*INSTRUCTION:* Transcribe the rest of the listing below, starting with the line that contains "AIヒアリング → 申請書ドラフト → 提出前チェックまで進" and ending with the last line, exactly as written.

*SUPPLIED INFORMATION:*
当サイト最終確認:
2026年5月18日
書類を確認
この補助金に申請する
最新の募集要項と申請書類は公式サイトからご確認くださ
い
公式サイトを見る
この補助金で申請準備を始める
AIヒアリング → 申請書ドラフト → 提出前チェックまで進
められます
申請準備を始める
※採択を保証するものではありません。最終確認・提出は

*WRITTEN SOLUTION:*
AIヒアリング → 申請書ドラフト → 提出前チェックまで進
められます
申請準備を始める
※採択を保証するものではありません。最終確認・提出は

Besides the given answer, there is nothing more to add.